Indonesiaberita.com, JAKARTA – Aliansi Masyarakat Peduli Demokrasi Indonesia (AMPDI) meminta Kementrian Dalam Negeri (Kemendagri) bertanggung jawab atas pernyataan yang menyebutkan Tim AHM-RIVAI menyebarkan berita bohong.

Sebab, sebelumnya aksi sweeping AMPDI ke ruang Kerja Dirjen OTDA Kemendagri, Kamis 15 November 2018 lalu, semata mata mempertegas sikap AMPDI terhadap dugaan surat bodong dari Kemendagri tentang Izin Pelantikan Pejabat Tinggi Pratama, Administrator dan jabatan Fungsional di lingkungan Pemerintah Provinsi Maluku Utara (Pemprov Malut) kepada Calon Gubernur Petahana, Pilkada Malut, Abdul Gani Kasuba (AGK).

Oleh karena itu, AMPDI menilai surat izin yang dikeluarkan Kemendagri, aneh dan non prosedural, hal ini dengan jelas di sampaikan oleh Kepala BKD Provinsi Malut yang menyatakan tidak Ada surat izin tersebut

“Pasalnya, Kepala BKD di hadapan Bawaslu telah mengklarifikasi bahwa surat tersebut tidak ada namun saat sidang di MK surat tersebut dihadirkan sebagai salah satu bukti,” ujar Muh Husni Sapsuha, presidium Gerakan SUBU BerSATU, salah satu gerakan Organ AMPDI. Minggu (18/11/2018) kemarin.

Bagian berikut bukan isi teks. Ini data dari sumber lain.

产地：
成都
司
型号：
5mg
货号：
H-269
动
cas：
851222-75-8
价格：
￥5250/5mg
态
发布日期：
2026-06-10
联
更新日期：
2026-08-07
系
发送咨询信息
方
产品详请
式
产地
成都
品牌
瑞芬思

Sehingga, AMPDI mendesak Kemendagri, dalam hal ini Dirjen OTDA untuk menjelaskan ke publik tentang misteri surat izin Kemendagri dimaksud.

“Kami juga menyadari bahwa administrasi adalah hal intern lembaga, tapi karena sudah menyentuh ruang publik maka Kemendagri harus menjelaskan hal ini secara terang benderang,” sambung dirinya.

Dalam tuntutan lainya, tambah ia, AMPDI juga akan terus mendesak dan berupaya menguak tabir surat izin di Kemendagri tersebut, serta, AMPDI juga mendesak Kemendagri untuk memanggil Karo Humas Pemrov Malut terkait berita Kemendagri Sebut Tim AHM-RIVAI Penyebar Kebohongan.

“Kami tetap konsisten mengawal ini. Sebab Kemendagri harus bertanggungjawab atas berita yang menyebut Tim AHMRIVAI Penyebar Kebohongan,” tegas Edho, sapaan akrab Muh Husni Sapsuha.

Dirinya menjaskan, jika menilik lebih jauh lagi persoalan surat sekprov dan dirjen OTDA ke KPU tanggal 3 dan 6 November 2018, hal ini pun menuai pernyataan besar karena bukti fisik yang dimaksud bukanlah surat keterangan Sekda dan Dirjen, melainkan surat fisik Kemendagri tentang izin.

“Apabila, jika surat itu benar ada, maka kami mendesak kementerian dan KASN untuk memeriksa Kepala BKD Provinsi atas pernyataan yang membuat kisruh politik Pilgub Malut,” jelas Edho..

Demi memperjuangkan kebenaran, Edho menambahkan, AMPDI merencanakan pada Senin 19 Novemeber 2018, bakal mendatangi Kemendagri untuk mempertanyakan sikap Kemendagri yang menyatakan TIM AHM-RIVAI menyebarkan kebohongan.

“Besok kami (AMPDI) akan mendatangi Kemendagri untuk diminta bertangung jawab persoalan yang melilit Pilkada Maluku Utara,” pungkasnya.